内視鏡検査やピロリ菌検査など、適切な診断方法で早期治療が可能です。
大腸の病気
- 便秘症
腹部の不快感、膨満感、排便時の痛みがあります。原因としては、食生活の不規則、運動不足、水分摂取不足、ストレスなどが挙げられますが腫瘍による狭窄の場合もありますので内視鏡検査による原因特定が必要です。 - 大腸癌
大腸にできる悪性腫瘍で、初期は無症状ですが、進行すると血便や腹痛が生じます。遺伝や食生活が影響し、早期発見が重要です。 - 潰瘍性大腸炎
大腸の粘膜に炎症が起こる慢性疾患で、血便や下痢が特徴です。原因は不明ですが、免疫系の異常が関与していると考えられています。 - クローン病
消化管全体に炎症を引き起こす病気で、大腸にも影響を及ぼします。腹痛や下痢が主な症状で、薬物療法や手術が治療に用いられます。 - 大腸ポリープ
大腸内壁にできる良性の隆起物で、無症状ですが、放置すると癌化する可能性があります。内視鏡での検査・切除が推奨されます。 - 過敏性腸症候群(IBS)
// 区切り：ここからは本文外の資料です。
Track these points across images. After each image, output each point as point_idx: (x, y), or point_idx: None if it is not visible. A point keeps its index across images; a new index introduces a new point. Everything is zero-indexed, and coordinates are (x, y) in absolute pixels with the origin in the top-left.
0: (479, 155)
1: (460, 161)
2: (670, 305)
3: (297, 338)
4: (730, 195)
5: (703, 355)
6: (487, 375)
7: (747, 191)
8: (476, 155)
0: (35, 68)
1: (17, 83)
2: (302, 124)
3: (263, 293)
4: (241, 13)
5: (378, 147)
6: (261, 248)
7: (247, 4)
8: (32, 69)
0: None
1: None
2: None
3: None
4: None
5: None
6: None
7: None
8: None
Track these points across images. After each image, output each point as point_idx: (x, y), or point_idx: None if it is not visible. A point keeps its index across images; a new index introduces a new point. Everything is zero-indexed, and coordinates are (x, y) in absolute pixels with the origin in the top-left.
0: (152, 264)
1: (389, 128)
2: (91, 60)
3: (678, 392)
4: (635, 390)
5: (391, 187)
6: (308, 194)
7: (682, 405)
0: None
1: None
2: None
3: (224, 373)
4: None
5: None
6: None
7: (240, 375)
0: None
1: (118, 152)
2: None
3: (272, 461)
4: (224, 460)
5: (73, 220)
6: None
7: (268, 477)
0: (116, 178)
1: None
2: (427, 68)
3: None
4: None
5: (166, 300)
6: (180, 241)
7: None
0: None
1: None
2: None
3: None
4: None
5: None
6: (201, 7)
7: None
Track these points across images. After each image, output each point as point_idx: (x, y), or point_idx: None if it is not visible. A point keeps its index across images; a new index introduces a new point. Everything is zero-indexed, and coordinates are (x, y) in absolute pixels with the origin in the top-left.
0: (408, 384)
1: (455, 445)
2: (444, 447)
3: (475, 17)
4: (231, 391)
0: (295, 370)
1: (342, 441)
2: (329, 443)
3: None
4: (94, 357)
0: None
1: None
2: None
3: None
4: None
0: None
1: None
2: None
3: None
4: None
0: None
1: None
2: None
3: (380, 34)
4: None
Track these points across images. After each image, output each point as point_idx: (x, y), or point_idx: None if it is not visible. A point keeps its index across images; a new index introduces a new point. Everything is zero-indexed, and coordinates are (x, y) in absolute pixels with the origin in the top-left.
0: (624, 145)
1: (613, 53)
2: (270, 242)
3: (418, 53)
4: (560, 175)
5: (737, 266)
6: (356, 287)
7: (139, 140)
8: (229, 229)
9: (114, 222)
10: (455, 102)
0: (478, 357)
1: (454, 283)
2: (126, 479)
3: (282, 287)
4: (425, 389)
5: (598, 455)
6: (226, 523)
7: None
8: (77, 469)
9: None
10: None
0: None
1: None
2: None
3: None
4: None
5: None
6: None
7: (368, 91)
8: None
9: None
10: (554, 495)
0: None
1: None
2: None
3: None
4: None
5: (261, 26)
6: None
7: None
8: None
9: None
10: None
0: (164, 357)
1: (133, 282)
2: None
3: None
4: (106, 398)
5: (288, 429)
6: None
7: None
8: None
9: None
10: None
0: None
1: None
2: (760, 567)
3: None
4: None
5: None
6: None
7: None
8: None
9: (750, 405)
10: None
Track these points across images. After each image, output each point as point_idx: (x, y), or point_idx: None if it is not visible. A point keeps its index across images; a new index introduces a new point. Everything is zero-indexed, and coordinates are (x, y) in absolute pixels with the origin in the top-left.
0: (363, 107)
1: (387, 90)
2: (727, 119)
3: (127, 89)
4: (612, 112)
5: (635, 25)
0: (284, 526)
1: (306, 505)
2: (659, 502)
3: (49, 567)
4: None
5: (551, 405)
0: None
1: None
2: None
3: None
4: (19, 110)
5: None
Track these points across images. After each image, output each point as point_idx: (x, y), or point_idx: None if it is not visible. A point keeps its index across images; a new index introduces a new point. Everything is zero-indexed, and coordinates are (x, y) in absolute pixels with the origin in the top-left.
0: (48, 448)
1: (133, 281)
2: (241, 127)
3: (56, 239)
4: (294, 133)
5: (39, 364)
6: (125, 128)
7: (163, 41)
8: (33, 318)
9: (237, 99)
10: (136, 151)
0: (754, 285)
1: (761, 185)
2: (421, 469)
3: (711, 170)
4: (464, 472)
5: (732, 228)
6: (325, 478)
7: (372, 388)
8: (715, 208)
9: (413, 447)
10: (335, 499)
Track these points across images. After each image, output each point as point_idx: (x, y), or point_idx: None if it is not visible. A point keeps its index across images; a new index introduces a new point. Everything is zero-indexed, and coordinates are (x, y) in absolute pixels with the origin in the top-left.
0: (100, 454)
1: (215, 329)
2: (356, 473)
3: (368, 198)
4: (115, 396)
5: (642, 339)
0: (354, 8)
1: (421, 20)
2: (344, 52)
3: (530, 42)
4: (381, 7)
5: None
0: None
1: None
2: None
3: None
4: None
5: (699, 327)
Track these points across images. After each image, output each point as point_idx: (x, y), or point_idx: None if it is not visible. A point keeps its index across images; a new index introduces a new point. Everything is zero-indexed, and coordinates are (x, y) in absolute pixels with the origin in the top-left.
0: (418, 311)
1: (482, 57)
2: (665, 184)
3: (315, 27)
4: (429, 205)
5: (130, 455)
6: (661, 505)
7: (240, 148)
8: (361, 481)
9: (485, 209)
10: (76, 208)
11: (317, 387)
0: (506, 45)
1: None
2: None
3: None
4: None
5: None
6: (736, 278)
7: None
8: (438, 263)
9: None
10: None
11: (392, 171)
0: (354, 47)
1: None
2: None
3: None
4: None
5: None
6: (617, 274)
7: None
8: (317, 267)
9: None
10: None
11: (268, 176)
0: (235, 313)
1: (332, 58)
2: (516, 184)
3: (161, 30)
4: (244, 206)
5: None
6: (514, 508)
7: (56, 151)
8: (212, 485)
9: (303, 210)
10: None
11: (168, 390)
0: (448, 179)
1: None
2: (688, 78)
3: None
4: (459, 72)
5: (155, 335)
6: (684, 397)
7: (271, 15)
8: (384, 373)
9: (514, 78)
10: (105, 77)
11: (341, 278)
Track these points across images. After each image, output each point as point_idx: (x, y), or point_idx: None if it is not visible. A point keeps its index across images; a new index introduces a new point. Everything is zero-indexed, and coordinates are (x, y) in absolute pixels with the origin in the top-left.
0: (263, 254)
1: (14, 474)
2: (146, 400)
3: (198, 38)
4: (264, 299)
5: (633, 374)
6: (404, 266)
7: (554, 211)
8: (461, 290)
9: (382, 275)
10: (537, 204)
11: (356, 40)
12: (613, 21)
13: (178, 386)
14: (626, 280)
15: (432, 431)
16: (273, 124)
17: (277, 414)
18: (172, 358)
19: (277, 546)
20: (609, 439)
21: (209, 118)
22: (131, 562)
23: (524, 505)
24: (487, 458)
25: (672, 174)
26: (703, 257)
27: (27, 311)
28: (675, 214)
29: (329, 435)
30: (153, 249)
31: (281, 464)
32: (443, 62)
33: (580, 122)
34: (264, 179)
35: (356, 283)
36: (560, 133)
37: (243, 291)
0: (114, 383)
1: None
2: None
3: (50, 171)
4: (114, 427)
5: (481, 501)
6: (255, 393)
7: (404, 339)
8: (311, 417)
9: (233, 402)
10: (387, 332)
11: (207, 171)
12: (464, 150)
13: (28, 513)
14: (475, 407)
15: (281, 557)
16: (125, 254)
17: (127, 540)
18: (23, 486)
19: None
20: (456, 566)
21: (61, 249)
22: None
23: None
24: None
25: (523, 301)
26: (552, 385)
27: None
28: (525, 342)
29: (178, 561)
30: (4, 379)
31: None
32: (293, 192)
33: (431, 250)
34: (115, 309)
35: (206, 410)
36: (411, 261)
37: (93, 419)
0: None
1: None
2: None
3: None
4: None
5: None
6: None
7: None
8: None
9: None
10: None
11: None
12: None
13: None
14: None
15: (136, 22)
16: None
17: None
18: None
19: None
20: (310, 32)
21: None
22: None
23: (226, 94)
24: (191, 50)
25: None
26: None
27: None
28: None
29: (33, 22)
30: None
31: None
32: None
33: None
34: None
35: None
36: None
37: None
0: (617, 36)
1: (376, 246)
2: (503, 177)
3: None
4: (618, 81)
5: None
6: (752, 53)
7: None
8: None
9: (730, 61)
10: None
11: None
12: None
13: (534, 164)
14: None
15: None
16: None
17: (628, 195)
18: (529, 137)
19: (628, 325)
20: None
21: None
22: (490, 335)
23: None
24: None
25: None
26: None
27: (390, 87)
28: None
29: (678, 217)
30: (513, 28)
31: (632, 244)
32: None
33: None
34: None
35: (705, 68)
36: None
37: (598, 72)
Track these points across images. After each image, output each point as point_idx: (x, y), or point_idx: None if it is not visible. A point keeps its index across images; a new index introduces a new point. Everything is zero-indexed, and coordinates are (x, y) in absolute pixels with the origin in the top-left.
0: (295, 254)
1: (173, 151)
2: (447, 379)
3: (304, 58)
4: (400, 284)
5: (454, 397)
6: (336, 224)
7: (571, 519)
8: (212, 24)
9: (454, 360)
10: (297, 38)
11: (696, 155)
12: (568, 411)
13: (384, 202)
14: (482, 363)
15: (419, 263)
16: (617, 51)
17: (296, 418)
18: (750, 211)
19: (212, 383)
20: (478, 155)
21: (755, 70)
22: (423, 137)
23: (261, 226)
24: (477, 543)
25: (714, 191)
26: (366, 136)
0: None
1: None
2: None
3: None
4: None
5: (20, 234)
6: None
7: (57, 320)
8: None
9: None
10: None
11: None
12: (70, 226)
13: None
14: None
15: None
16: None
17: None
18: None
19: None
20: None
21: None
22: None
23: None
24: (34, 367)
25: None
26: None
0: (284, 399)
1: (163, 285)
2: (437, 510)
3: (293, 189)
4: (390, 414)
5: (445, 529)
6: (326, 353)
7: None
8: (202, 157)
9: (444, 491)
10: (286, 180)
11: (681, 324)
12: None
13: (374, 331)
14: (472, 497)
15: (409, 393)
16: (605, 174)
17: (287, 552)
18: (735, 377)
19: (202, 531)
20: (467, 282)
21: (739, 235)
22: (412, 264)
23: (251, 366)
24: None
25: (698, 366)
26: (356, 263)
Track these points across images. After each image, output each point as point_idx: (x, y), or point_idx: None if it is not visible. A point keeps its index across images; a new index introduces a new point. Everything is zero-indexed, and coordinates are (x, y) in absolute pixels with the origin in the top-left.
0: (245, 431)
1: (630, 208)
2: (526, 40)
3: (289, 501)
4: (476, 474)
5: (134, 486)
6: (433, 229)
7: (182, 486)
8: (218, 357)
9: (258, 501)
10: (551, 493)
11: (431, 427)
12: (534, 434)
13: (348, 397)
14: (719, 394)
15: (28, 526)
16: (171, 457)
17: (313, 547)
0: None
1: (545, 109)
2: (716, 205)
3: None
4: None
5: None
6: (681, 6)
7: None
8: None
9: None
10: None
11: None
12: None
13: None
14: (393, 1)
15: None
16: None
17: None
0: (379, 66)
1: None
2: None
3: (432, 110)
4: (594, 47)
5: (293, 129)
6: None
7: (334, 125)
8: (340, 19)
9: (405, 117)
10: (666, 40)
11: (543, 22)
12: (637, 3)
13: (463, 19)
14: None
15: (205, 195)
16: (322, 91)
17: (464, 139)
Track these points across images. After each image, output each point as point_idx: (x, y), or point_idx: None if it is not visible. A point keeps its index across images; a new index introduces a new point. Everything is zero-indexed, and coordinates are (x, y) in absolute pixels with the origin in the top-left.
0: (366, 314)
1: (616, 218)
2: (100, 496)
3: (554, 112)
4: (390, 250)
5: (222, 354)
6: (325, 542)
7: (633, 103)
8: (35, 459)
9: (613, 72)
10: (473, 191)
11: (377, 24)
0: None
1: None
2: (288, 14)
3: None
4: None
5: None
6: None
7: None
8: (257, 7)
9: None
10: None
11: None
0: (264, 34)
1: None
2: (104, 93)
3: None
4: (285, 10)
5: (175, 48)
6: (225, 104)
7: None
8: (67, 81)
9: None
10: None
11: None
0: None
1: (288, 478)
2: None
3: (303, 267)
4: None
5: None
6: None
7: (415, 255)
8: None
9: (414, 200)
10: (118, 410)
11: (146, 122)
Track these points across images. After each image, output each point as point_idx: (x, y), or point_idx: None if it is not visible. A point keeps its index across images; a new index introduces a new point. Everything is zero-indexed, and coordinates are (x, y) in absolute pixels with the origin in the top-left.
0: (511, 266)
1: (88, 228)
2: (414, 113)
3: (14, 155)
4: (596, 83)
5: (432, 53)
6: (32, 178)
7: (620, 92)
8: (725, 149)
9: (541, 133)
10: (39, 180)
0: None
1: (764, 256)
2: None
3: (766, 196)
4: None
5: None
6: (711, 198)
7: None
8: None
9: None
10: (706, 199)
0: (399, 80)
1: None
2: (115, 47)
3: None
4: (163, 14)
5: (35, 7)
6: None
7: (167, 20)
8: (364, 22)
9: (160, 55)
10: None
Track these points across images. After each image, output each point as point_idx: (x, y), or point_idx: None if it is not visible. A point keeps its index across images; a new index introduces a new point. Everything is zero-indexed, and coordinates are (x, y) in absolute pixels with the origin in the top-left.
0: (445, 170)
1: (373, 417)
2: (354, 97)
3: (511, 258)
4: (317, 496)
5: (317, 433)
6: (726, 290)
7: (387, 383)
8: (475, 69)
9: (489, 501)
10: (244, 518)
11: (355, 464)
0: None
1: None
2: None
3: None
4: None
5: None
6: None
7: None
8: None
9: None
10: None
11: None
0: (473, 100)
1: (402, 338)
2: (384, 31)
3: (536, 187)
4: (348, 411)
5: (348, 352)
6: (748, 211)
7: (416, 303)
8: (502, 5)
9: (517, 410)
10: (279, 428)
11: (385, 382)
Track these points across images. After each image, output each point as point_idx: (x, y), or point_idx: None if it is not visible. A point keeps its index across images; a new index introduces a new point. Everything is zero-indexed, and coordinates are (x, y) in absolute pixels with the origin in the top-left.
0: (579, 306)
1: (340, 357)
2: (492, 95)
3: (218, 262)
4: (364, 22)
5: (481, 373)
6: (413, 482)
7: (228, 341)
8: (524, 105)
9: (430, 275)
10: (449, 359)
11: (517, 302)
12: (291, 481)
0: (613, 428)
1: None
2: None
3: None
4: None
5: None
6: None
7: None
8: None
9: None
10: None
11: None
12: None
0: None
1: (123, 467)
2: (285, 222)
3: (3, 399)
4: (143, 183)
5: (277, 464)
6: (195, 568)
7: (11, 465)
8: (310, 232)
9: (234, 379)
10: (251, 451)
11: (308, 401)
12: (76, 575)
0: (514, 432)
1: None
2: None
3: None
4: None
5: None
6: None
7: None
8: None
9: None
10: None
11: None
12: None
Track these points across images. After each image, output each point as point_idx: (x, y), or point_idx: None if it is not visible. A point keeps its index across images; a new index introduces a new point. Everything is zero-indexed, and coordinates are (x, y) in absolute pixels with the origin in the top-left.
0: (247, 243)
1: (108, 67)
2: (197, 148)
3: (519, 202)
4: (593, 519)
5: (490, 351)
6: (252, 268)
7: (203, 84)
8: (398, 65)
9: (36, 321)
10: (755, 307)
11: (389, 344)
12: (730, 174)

大腸の機能異常によるもので、腹痛や便秘、下痢が繰り返されます。ストレスや食事が影響し、治療は食事療法や薬物療法が中心です。 - 憩室症
大腸壁が外側に袋状に突出する状態です。高齢者に多く見られ、食物繊維の不足が原因の一つとされています。多くは無症状ですが、炎症を起こすと(憩室炎)強い腹痛や発熱を引き起こします。 - 虚血性大腸炎
虚血性腸炎は、腸への血流が不足することにより発生する炎症です。主な症状には腹痛、下痢(血便を伴うこともあり)、吐き気があります。高齢や動脈硬化がある方で脱水を契機に発症します。軽度の場合は保存的治療が行われ、重症の場合は手術が必要です。
その他の急性疾患
- 感染性腸炎
感染性腸炎は、ウイルスや細菌などによる腸の炎症で、下痢や腹痛、発熱が主な症状です。汚染された食べ物や水が原因で、治療は水分補給が基本です。脱水による症状に対しては点滴による水分補給が有効です。 - 急性胆嚢炎
胆石が原因で胆嚢に炎症が起きる病気です。右上腹部の強い痛みや発熱、吐き気が主な症状です。治療は抗生物質や、場合によっては手術が必要になります。発見が遅れた重度の胆嚢炎は非常に手術の合併症が高くなりますので、早期治療が肝心です。 - 急性虫垂炎
急性虫垂炎は、虫垂が炎症を起こす病気です。主な症状には、右下腹部の痛み、吐き気、食欲不振があります。痛みは通常、最初はおへその周りから始まり、次第に右下腹部に移ります。治療は一般的に手術で虫垂を取り除くことが必要です。早期の診断と治療が重要です。 - 急性膵炎
急性膵炎は、膵臓が急激に炎症を起こす病気です。アルコールの過剰摂取や胆石により引き起こされます。上腹部の激しい痛み、吐き気、嘔吐、発熱などが見られます。診断は血液検査や画像検査によって行われ、治療は入院して点滴や食事制限を行うことが一般的です。重症膵炎は生死にかかわる疾患ですので早期の対応が重要です。
腹部は多くの臓器が存在します。同じ腹痛でも原因は多岐にわたり、時には重篤な疾患が隠れている場合もあります。気になる症状があるときは早めの受診を心がけましょう。